WORK TO COMPLETE >>
Below are the records; copy each line in which "round" occurs.

Collected data entries
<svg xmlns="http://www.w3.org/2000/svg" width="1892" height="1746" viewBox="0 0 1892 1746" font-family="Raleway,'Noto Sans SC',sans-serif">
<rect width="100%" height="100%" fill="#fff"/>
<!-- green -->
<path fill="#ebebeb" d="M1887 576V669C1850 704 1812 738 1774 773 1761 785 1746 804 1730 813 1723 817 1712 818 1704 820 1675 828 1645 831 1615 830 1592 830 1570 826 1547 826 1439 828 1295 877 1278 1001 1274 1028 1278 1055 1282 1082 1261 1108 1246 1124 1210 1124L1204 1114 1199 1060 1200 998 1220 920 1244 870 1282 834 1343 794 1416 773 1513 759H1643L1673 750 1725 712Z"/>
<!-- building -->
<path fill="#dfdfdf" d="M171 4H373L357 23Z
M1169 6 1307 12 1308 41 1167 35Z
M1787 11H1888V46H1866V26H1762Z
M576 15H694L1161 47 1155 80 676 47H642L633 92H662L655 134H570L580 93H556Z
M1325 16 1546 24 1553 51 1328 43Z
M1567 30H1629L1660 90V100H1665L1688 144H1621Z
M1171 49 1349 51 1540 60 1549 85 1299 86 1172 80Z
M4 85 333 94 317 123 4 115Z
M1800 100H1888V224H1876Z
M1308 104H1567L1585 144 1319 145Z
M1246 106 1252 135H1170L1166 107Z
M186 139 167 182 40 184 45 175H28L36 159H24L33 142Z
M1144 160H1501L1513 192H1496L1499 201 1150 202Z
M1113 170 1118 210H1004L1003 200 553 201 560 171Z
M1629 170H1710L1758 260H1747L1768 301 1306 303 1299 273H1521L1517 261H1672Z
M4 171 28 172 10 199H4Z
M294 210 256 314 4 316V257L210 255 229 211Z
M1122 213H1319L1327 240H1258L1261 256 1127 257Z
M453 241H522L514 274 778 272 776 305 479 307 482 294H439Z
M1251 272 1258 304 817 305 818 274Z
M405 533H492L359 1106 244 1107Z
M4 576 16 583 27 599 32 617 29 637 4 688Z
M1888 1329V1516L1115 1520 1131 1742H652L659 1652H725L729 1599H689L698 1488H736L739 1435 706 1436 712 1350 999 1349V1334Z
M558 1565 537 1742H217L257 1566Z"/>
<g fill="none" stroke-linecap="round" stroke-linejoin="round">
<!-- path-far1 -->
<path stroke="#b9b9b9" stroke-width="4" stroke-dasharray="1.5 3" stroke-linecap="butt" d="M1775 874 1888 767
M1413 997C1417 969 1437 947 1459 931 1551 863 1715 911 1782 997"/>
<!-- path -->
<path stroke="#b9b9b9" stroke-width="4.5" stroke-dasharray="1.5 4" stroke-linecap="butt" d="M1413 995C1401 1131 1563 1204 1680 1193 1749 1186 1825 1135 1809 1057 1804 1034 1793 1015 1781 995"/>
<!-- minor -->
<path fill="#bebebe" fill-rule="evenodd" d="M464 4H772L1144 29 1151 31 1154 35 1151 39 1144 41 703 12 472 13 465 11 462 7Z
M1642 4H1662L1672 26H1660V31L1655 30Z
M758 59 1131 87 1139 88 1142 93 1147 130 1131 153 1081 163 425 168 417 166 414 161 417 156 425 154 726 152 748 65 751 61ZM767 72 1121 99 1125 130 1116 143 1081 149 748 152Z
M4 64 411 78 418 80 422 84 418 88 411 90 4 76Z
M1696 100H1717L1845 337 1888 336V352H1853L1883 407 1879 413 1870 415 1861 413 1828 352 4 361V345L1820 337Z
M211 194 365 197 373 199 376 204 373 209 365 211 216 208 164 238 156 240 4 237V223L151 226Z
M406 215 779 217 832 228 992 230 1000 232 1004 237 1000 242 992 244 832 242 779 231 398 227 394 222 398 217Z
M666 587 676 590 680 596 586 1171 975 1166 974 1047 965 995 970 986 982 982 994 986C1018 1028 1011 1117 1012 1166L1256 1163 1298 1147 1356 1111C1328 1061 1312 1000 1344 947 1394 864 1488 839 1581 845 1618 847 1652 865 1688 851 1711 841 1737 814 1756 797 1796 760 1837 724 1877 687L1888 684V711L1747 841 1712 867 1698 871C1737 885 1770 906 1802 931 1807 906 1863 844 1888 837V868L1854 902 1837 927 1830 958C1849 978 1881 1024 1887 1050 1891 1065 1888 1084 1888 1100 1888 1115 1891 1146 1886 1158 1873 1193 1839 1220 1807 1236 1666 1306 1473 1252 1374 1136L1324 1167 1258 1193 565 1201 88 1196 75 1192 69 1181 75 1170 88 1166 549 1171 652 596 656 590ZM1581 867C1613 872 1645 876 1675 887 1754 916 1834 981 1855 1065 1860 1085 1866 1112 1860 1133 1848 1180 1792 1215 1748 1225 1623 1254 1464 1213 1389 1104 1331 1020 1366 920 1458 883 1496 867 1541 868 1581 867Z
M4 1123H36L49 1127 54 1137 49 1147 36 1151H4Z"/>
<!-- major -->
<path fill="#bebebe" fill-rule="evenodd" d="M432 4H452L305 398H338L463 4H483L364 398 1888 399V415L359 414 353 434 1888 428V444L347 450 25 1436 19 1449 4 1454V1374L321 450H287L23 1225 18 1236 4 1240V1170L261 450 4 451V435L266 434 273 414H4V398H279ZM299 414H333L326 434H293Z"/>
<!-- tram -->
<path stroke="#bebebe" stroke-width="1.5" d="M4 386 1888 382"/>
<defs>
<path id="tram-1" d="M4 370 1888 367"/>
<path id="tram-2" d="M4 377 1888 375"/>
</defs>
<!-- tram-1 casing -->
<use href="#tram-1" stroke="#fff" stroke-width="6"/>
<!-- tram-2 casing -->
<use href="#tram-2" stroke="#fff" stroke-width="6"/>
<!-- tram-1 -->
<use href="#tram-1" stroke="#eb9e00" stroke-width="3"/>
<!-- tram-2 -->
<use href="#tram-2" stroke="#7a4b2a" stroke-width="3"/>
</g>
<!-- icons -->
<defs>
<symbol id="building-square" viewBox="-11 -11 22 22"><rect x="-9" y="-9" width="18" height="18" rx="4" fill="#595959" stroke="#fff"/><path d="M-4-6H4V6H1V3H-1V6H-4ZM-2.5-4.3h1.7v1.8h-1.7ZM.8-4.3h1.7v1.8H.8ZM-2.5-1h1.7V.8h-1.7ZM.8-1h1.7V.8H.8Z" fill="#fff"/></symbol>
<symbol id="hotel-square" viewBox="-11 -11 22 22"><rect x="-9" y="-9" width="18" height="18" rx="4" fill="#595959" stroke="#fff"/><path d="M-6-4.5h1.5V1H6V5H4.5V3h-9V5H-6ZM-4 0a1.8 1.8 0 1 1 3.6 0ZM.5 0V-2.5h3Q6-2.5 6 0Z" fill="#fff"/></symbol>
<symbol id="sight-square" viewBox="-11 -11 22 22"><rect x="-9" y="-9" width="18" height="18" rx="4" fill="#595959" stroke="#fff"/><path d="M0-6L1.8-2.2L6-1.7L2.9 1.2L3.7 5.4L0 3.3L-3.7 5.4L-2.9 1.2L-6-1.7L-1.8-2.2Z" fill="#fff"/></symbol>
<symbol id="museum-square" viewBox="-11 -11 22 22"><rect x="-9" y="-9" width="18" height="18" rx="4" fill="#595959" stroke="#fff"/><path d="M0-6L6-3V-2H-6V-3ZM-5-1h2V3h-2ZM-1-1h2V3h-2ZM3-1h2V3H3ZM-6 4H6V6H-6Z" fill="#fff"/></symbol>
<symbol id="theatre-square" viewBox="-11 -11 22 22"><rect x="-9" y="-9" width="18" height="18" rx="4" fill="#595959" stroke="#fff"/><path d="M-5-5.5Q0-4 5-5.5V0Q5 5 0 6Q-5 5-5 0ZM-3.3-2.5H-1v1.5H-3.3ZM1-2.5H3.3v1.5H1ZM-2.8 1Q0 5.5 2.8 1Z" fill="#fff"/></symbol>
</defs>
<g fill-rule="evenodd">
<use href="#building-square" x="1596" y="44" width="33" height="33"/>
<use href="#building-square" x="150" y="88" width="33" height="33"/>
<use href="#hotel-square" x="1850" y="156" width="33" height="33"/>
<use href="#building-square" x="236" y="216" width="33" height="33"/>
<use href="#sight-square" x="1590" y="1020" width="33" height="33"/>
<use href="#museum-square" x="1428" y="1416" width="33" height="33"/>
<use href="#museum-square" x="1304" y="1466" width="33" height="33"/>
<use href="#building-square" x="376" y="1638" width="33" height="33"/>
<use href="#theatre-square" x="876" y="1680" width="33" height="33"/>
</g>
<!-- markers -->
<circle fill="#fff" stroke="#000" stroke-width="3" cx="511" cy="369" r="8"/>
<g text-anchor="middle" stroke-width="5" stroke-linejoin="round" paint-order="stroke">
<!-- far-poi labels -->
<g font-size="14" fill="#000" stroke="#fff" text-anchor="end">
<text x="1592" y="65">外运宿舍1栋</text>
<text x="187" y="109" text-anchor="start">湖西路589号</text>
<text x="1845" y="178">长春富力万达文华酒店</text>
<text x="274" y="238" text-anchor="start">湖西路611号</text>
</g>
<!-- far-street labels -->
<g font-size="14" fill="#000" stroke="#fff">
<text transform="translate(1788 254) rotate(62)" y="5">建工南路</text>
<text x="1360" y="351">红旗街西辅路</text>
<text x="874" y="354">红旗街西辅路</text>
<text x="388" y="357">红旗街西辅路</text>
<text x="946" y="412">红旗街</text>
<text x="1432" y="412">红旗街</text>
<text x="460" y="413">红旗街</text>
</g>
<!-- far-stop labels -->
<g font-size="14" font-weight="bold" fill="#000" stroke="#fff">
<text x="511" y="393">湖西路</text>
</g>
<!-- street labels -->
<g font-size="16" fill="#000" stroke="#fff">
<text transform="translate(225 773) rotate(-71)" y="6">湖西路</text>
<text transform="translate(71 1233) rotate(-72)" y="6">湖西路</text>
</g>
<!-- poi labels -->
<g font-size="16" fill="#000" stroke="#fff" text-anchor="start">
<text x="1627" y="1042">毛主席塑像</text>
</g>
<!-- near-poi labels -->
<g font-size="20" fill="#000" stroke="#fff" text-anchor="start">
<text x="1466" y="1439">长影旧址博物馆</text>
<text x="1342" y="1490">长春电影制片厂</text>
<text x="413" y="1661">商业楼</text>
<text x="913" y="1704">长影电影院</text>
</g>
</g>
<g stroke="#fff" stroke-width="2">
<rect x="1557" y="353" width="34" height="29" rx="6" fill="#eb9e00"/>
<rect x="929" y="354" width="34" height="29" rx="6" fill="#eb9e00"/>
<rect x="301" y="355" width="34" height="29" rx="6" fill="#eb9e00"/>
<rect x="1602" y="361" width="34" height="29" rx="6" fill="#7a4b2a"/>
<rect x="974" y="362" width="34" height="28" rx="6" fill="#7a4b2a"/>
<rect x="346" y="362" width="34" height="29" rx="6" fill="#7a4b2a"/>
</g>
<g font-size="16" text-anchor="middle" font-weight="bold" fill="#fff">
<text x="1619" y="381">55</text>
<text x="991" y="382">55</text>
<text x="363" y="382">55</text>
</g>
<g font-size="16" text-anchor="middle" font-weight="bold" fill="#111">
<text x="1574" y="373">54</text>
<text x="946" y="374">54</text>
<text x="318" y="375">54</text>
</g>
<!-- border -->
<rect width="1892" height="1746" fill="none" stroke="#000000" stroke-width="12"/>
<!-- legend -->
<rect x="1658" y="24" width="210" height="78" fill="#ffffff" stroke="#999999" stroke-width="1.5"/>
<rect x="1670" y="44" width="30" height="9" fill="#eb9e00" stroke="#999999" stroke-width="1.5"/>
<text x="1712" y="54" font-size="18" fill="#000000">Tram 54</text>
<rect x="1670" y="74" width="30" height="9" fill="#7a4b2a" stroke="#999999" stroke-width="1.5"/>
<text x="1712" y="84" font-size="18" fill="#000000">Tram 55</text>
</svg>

EXERCISE RESULT >>
<g fill="none" stroke-linecap="round" stroke-linejoin="round">
<g text-anchor="middle" stroke-width="5" stroke-linejoin="round" paint-order="stroke">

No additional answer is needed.